I don't much care for action films, so say it should have gone down the route of the intelligent sci-fi thriller. It's not as if we don't need another: yes there's The Butterfly Effect, Inception, Eternal Sunshine of the Spotless Mind but this is a genuinely new interesting concept on fate and free will that is squandered by the need to make it, well, fun. It's so light-hearted and ridiculous at times its hard to buy into what you're being sold: hats as keys? pages that move? Roger Sterling? I hate to say this but John Slattery is completely miscast in this. I like that the bureau's henchmen actually have personalities and quirks, but he is literally acting out his Mad Men character, and here you need people who are intimidating, creepy and hollow (which is why Terence Stamp does a much better job). What also annoyed me was the way Matt Damon's character keeps changing his mind over what he should do: it means the film dips up and down in its consistency until the couple just become an annoyance (although Damon and Emily Blunt are far too likable for that to happen).
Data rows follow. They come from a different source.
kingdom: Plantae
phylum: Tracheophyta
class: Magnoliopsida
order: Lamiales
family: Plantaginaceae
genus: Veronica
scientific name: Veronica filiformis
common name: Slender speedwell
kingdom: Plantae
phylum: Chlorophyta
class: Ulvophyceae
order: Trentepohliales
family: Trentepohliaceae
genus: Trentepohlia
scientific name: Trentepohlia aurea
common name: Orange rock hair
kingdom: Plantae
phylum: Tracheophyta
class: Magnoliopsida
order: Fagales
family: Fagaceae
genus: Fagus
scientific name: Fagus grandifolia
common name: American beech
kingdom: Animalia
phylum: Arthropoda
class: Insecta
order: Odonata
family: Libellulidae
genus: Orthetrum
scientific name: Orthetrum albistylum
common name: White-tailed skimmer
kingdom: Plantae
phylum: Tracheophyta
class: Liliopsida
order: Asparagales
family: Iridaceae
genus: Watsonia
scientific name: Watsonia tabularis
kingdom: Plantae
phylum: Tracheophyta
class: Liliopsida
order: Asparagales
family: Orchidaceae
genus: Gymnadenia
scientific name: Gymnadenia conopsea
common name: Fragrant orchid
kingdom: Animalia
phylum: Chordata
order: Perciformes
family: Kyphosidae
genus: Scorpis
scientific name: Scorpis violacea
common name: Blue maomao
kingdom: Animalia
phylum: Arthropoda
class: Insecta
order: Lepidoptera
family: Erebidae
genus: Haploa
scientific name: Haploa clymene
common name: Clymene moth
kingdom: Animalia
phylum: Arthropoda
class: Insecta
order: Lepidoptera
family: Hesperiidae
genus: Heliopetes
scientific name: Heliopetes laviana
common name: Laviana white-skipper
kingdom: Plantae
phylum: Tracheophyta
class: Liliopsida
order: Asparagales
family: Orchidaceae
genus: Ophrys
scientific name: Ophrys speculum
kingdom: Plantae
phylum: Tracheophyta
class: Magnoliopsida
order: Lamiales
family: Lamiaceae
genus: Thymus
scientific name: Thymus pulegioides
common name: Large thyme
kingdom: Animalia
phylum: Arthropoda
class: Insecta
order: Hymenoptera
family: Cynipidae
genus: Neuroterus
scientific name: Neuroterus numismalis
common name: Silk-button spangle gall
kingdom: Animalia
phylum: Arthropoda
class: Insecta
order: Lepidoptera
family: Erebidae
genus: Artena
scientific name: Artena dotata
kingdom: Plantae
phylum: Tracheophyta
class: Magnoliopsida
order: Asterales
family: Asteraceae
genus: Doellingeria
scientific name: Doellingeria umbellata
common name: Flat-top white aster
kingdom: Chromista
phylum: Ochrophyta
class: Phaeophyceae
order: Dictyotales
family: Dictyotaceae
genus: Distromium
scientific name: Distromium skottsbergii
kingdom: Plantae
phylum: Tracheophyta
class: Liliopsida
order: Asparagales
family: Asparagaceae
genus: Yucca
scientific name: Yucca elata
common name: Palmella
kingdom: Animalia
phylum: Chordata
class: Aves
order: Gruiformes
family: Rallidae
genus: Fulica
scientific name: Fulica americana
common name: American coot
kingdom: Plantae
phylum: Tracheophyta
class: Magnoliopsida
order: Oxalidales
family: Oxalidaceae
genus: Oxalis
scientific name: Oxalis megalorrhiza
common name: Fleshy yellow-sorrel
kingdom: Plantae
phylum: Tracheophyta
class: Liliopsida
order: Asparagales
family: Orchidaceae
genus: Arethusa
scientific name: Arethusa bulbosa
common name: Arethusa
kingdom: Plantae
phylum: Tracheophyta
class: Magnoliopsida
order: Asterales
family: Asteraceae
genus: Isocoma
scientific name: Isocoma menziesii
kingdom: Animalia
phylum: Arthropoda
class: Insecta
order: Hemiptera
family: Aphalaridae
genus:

I could have forgiven all of these problems (as I so often do) if the ending had been strong. But The Adjustment Bureau gave me one of the flatest, lamest conclusions I have seen in recent years. I'm gonna say it now so stop reading if you're actually going to pay money to watch this: they start out-running the team, they go right into the HQ of the Bureau, and when they're surrounded by security officers they kiss goodbye for the last time - and then it's revealed that they are so inspirational the head guy has re-written their plans so now they can be together. YAY! THE END. Ugh, I couldn't wait to leave the cinema and have a conversation with the nearest human over how cheated I felt. Sometimes a film needs to be affecting and harrowing to make more of an impact - I just wish I could have my mind erased after watching the end of this one.

The Adjustment Bureau is enjoyable bunkum with some solid performances from Matt Damon and Emily Blunt. The problem is George Nolfi is no Michel Gondry, no Christopher Nolan, and his plot leaves many hands up in the air. I've mentioned a lot of better films in this review - if you want your fill of sci-fi romance with a kick then watch one of those instead - this will only leave you bothered and bewildered.